A zero-hours contract (“nulurencontract”) can feel like a simple lever: pull it when the work is there, release it when it isn’t. But the legal reality is less elastic. The moment flexibility starts creating unpredictable income for the worker or unpredictable obligations for you the rules tighten. And when they tighten, the first place you feel it is not in courtrooms, but in cash flow: unexpected wage costs after a cancelled shift, admin time spent answering formal requests, and awkward conversations when a “temporary” arrangement quietly turns into a fixed-hours expectation.
Start with the blunt rule many small businesses miss: a zero-hours contract cannot simply run on forever. In principle, you cannot keep someone on a zero-hour contract longer than 26 weeks. There can be exceptions, but only when your sector’s collective labour agreement (“cao”) explicitly allows it and the work is genuinely incidental, think peak periods or sickness cover, not a permanent role disguised as “call when needed.” If your weekly planning looks busy most weeks, it’s hard to argue the hours have “no fixed scope,” and that is exactly where the risk shows up.

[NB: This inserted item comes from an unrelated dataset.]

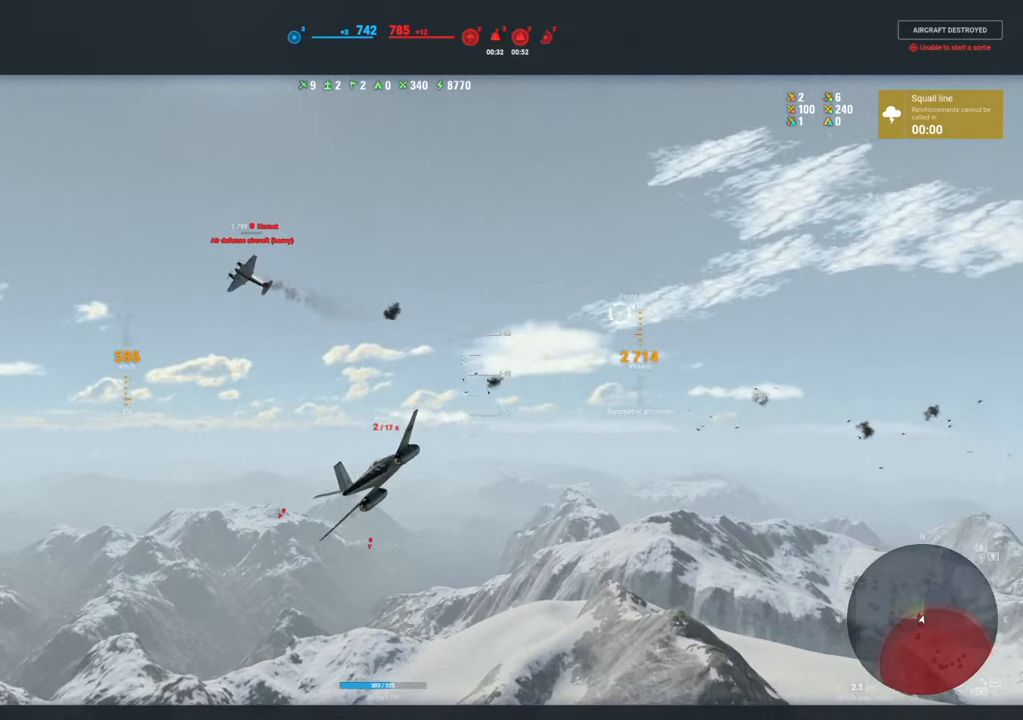
{"keys": [], "mouse": ["right"], "mouse_move": "still", "events": []}
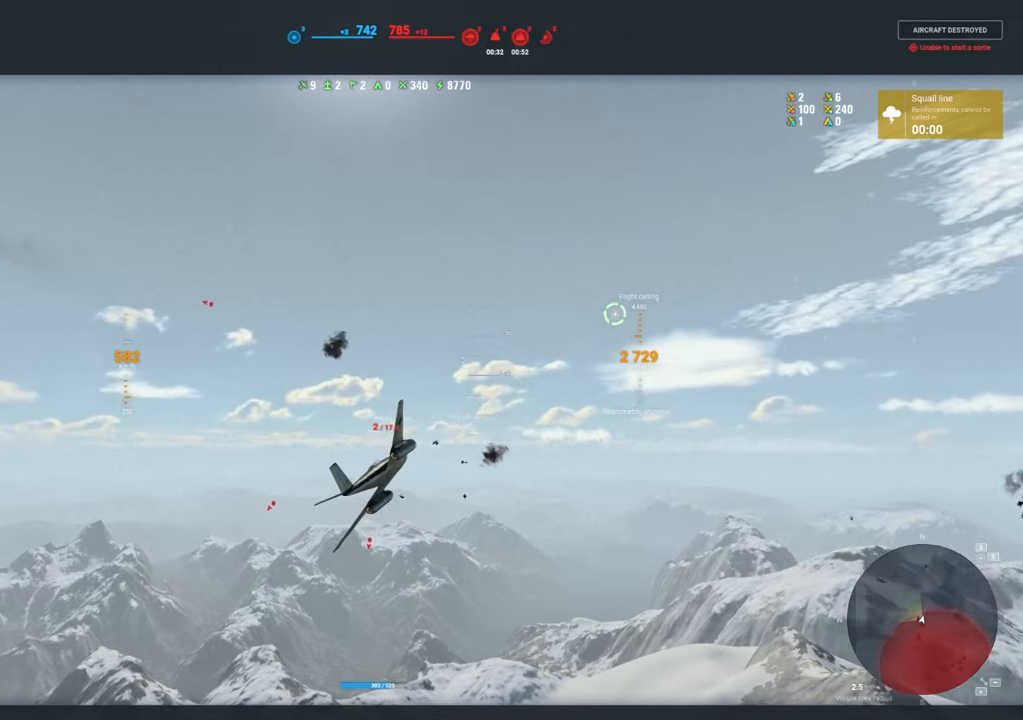
{"keys": [], "mouse": ["right"], "mouse_move": "left", "events": []}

Then there’s the one-year turning point, which hits right at the moment many micro-employers finally feel they can rely on someone. After 12 months, you must offer a contract for the average number of hours the person worked in that year. If the employee accepts, it stops being a zero-hours situation, full stop. Only if they refuse and explicitly prefer to remain on an on-call basis (“oproepcontract”) can you continue that way. Practically, this means your own rostering history becomes evidence. If you’ve been calling someone almost every week, the “average hours” offer can be larger than you expected, and once accepted it becomes a stable monthly cost.
The timing rules are another quiet expense. Under the Wet arbeidsmarkt in balans (“WAB,” in force since 1 January 2020), your on-call worker only has to come in if you call them at least four days in advance. Cancel within four days, and you still have to pay the hours you cancelled. Many owners learn this the hard way: a client postpones a delivery, you cancel a shift, and you discover you’ve just bought an empty day. That is not “red tape”; it’s a direct hit to margin. The fix is not panic, it’s planning discipline and clearer client agreements so your own schedule stops changing at the last minute.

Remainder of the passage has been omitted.